Abstract: PUB565
Mortality Outcomes of Patients with CKD Underdoing Transcatheter Aortic Valve Replacement at Cooper University Hospital
Session Information
Category: CKD (Non-Dialysis)
- 2302 CKD (Non-Dialysis): Clinical, Outcomes, and Trials
Authors
- Chau, Michael, Rowan University Cooper Medical School, Camden, New Jersey, United States
- Hunter, Krystal, Cooper University Health Care, Camden, New Jersey, United States
- McFadden, Christopher B., Rowan University Cooper Medical School, Camden, New Jersey, United States
Background
Chronic kidney disease (CKD) is a major risk factor for valvular heart disease, specifically aortic valve calcification. The prevalence and progression of aortic stenosis is higher and faster in patients with CKD thus many of these patients undergo transcatheter aortic valve replacement (TAVR) in their respective lifetimes.

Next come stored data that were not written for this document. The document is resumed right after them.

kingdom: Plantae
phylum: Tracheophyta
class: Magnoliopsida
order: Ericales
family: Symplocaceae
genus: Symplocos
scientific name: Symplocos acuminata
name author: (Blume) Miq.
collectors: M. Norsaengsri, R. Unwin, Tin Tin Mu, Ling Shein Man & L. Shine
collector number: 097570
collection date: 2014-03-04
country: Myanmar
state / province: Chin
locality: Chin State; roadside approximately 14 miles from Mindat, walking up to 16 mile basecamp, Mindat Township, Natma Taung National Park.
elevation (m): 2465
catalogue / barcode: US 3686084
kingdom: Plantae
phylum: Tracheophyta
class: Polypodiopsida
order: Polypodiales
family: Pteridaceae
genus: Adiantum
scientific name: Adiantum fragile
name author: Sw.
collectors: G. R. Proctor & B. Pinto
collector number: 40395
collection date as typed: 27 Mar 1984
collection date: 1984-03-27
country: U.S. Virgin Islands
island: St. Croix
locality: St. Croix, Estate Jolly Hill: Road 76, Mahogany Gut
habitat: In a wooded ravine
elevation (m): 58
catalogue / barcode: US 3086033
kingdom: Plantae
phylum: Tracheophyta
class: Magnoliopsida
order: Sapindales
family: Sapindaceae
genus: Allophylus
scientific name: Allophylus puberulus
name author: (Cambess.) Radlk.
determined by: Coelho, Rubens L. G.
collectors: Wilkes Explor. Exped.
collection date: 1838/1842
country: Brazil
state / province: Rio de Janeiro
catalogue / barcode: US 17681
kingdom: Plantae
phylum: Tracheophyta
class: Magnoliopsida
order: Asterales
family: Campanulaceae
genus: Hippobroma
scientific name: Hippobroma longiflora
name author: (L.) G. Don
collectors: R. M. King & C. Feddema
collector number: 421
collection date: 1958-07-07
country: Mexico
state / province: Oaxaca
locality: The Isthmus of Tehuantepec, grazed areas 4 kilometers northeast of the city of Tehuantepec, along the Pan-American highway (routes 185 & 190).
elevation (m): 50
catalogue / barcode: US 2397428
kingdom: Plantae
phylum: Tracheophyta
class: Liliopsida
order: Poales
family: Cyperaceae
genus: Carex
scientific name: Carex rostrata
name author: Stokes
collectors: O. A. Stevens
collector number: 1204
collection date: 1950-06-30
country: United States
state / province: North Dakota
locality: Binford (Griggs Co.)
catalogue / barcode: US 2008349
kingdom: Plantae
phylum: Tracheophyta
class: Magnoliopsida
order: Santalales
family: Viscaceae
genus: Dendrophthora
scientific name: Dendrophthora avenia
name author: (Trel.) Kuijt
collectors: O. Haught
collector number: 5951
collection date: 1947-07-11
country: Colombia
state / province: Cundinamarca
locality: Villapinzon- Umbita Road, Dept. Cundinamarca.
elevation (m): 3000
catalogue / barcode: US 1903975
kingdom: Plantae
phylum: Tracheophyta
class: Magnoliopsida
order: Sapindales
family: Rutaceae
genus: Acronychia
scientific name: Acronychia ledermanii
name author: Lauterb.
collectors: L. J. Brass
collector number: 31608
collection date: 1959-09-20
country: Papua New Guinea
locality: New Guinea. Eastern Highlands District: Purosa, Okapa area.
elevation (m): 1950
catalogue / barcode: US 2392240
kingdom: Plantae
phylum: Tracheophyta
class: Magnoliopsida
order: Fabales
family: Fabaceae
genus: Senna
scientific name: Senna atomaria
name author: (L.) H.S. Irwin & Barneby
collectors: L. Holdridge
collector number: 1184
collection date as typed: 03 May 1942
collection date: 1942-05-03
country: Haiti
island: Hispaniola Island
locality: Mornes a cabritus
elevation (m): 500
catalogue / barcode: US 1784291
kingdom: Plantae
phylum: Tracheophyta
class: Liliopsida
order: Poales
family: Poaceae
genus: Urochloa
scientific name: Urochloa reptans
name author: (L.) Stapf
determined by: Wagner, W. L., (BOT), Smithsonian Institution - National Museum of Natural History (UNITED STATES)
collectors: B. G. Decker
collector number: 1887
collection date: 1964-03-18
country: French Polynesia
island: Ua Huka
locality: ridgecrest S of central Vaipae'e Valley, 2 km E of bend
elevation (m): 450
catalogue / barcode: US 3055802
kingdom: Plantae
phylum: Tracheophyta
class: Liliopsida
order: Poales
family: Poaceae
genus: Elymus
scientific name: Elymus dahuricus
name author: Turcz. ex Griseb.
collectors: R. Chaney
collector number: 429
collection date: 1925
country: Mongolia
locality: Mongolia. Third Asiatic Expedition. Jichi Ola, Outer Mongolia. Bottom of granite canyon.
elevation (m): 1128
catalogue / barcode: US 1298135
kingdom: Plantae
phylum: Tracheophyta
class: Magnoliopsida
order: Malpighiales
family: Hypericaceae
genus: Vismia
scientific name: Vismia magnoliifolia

Many studies have reported that in-hospital morbidity and mortality are significantly higher in CKD patients when compared to non-CKD patients. However, there are few studies that further distinguish CKD into its different stages and categorize patients on their risk relative to their CKD category. The purpose of this study is to elucidate the mortality outcomes in patients with different stages of CKD following TAVR surgery.
Methods
An IRB approved retrospective study was conducted on patients who underwent TAVR at Cooper University Hospital between 02/2020 and 12/2022. The primary outcome was the 1-year mortality rate after TAVR surgery. Patients with CKD were stratified by their estimated glomerular filtration rate (eGFR) calculated with the CKD-EPI Creatinine Equation (2021). Statistical analyses were performed on this dataset to compare outcomes at different stages of CKD on patients who underwent TAVR.
Results
When compared to patients with CKD3a, patients with CKD3b or worse have greater odds of mortality at the 1-year and 3-year mark after undergoing TAVR. When compared to patients with CKD3b, patients with CKD4 did not have a significant difference in mortality at the 1-year and 3-year mark but patients with CKD1, 2, and CKD3a had lower odds of mortality.
Conclusion
Despite advances in technology and increased in operative experience, patients with CKD who undergo TAVR experience a higher risk of morbidity and mortality. Studies have noted that patients who have advanced CKD such as in dialysis patients are at an even higher risk compared with CKD patients not on dialysis. Our retrospective study shows that the increased risk of mortality after TAVR in CKD patients begins at CKD3b or at an eGFR of 45 mL/min. These results emphasize the importance of risk stratifying these patients prior to obtaining a TAVR surgery, paying particularly special attention to those who have CKD3b.